__ACTIVITY__. Search the records below for the string "grandes" and copy each line where it turns up.

++++ EXERCISE INPUT ++++

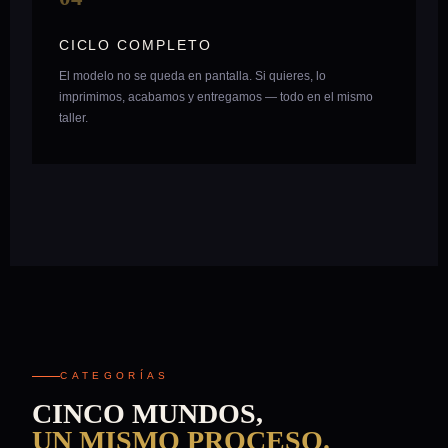
CICLO COMPLETO
El modelo no se queda en pantalla. Si quieres, lo
imprimimos, acabamos y entregamos — todo en el mismo
taller.
CATEGORÍAS
CINCO MUNDOS,
UN MISMO PROCESO.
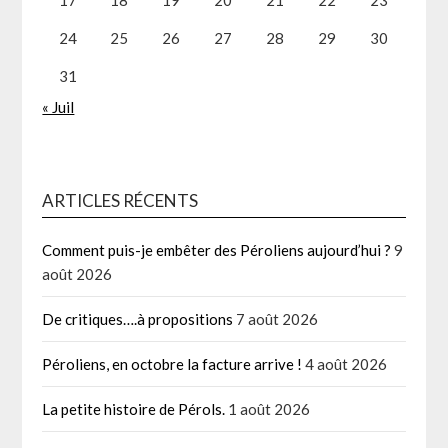
24
25
26
27
28
29
30
31
« Juil
ARTICLES RÉCENTS
Comment puis-je embêter des Péroliens aujourd’hui ?
9
août 2026
De critiques….à propositions
7 août 2026
Péroliens, en octobre la facture arrive !
4 août 2026
La petite histoire de Pérols.
1 août 2026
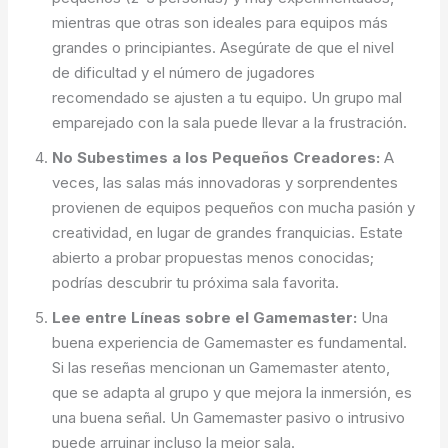
mientras que otras son ideales para equipos más
grandes o principiantes. Asegúrate de que el nivel
de dificultad y el número de jugadores
recomendado se ajusten a tu equipo. Un grupo mal
emparejado con la sala puede llevar a la frustración.
No Subestimes a los Pequeños Creadores:
A
veces, las salas más innovadoras y sorprendentes
provienen de equipos pequeños con mucha pasión y
creatividad, en lugar de grandes franquicias. Estate
abierto a probar propuestas menos conocidas;
podrías descubrir tu próxima sala favorita.
Lee entre Líneas sobre el Gamemaster:
Una
buena experiencia de Gamemaster es fundamental.
Si las reseñas mencionan un Gamemaster atento,
que se adapta al grupo y que mejora la inmersión, es
una buena señal. Un Gamemaster pasivo o intrusivo
puede arruinar incluso la mejor sala.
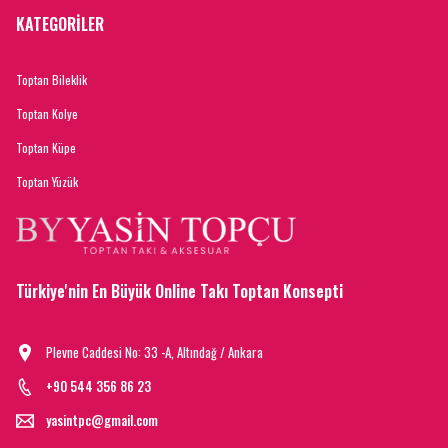
KATEGORİLER
Toptan Bileklik
Toptan Kolye
Toptan Küpe
Toptan Yüzük
Türkiye'nin En Büyük Online Takı Toptan Konsepti
Plevne Caddesi No: 33 -A, Altındağ / Ankara
+90 544 356 86 23
yasintpc@gmail.com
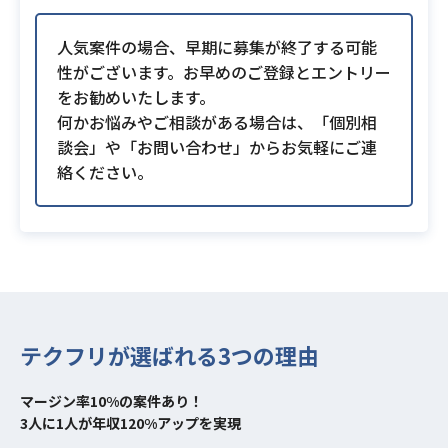
人気案件の場合、早期に募集が終了する可能
性がございます。お早めのご登録とエントリー
をお勧めいたします。
何かお悩みやご相談がある場合は、「個別相
談会」や「お問い合わせ」からお気軽にご連
絡ください。
テクフリが選ばれる3つの理由
マージン率10%の案件あり！
3人に1人が年収120%アップを実現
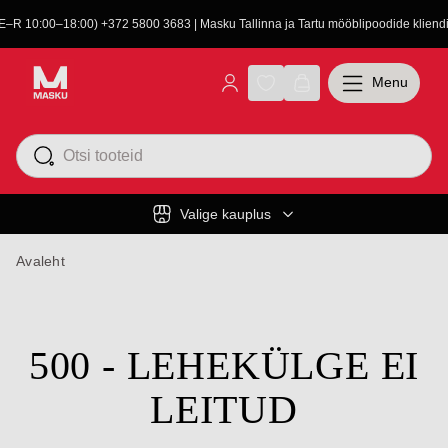
(E–R 10:00–18:00) +372 5800 3683 | Masku Tallinna ja Tartu mööblipoodide kliendit
Menu
Valige kauplus
Avaleht
500 - LEHEKÜLGE EI
LEITUD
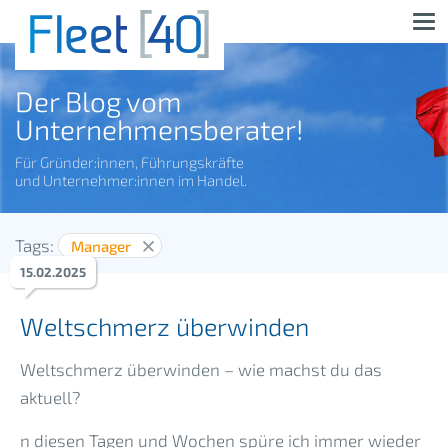
Der Blog vom
Unternehmensberater!
Für Gründer:innen, Führungskräfte
und Unternehmer:innen im Handel.
Tags:
Manager
15
.
02
.
2025
Weltschmerz überwinden
Weltschmerz überwinden – wie machst du das
aktuell?
n diesen Tagen und Wochen spüre ich immer wieder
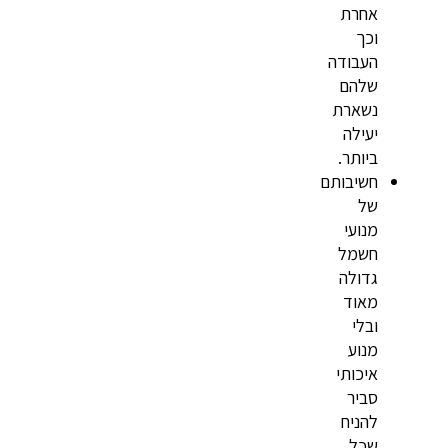
אחרת
וכך
העבודה
שלהם
נשארת
יעילה
ביותר.
חשיבותם
של
מנועי
חשמל
גדולה
מאוד
ובלי
מנוע
איכותי
סביר
להניח
שכל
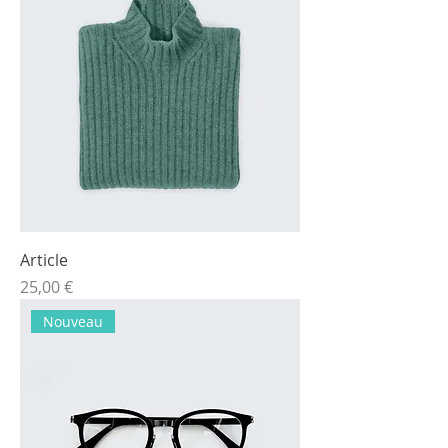
Article
Prix
25,00 €
Nouveau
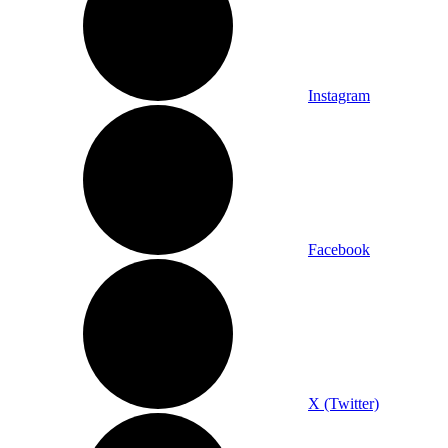
Instagram
Facebook
X (Twitter)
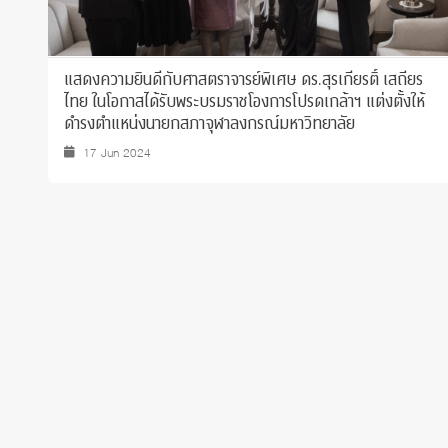
แสดงความยินดีกับศาสตราจารย์พิเศษ ดร.สุรเกียรติ์ เสถียร
ไทย ในโอกาสได้รับพระบรมราชโองการโปรดเกล้าฯ แต่งตั้งให้
ดำรงตำแหน่งนายกสภาจุฬาลงกรณ์มหาวิทยาลัย
17 Jun 2024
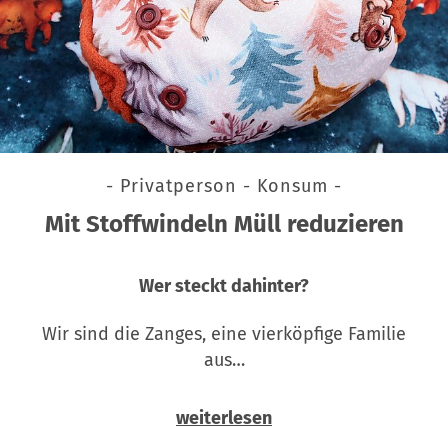
- Privatperson - Konsum -
Mit Stoffwindeln Müll reduzieren
Wer steckt dahinter?
Wir sind die Zanges, eine vierköpfige Familie
aus…
weiterlesen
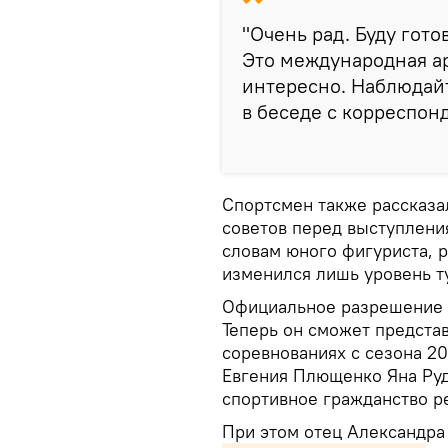
"Очень рад. Буду гото
Это международная ар
интересно. Наблюдайт
в беседе с корреспон
Спортсмен также рассказал
советов перед выступлени
словам юного фигуриста, 
изменился лишь уровень т
Официальное разрешение
Теперь он сможет предста
соревнованиях с сезона 2
Евгения Плющенко Яна Ру
спортивное гражданство р
При этом отец Александра 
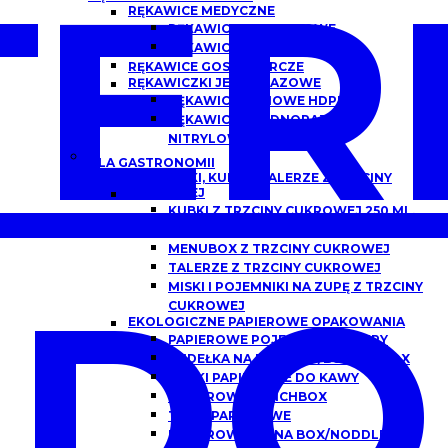
ER
RĘKAWICE MEDYCZNE
RĘKAWICZKI NITRYLOWE
RĘKAWICZKI LATEKSOWE
RĘKAWICE GOSPODARCZE
RĘKAWICZKI JEDNORAZOWE
RĘKAWICE FOLIOWE HDPE
RĘKAWICZKI JEDNORAZOWE
NITRYLOWE
DLA GASTRONOMII
POJEMNIKI, KUBKI I TALERZE Z TRZCINY
CUKROWEJ
KUBKI Z TRZCINY CUKROWEJ 250 ML,
300 ML
MENUBOX Z TRZCINY CUKROWEJ
TALERZE Z TRZCINY CUKROWEJ
DO
MISKI I POJEMNIKI NA ZUPĘ Z TRZCINY
CUKROWEJ
EKOLOGICZNE PAPIEROWE OPAKOWANIA
PAPIEROWE POJEMNIKI DO ZUPY
PUDEŁKA NA BURGERY/BURGER BOX
KUBKI PAPIEROWE DO KAWY
PAPIEROWE LUNCHBOX
TACKI PAPIEROWE
PAPIEROWE CHINA BOX/NODDLEBOX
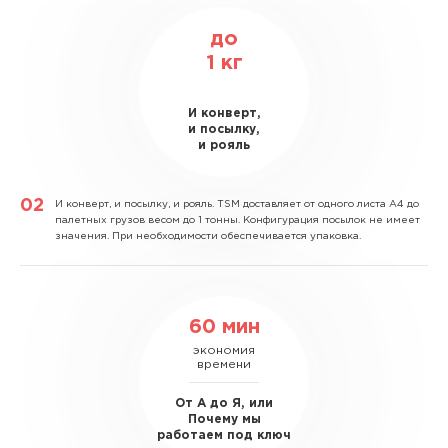
до
1
кг
И конверт,
и посылку,
и рояль
И конверт, и посылку, и рояль.
TSM доставляет от одного листа А4 до
палетных грузов весом до 1 тонны. Конфигурация посылок не имеет
значения. При необходимости обеспечивается упаковка.
60 мин
экономия
времени
От А до Я, или
Почему мы
работаем под ключ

++++

__EXERCISE SOLUTION__.
grandes o principiantes. Asegúrate de que el nivel
creatividad, en lugar de grandes franquicias. Estate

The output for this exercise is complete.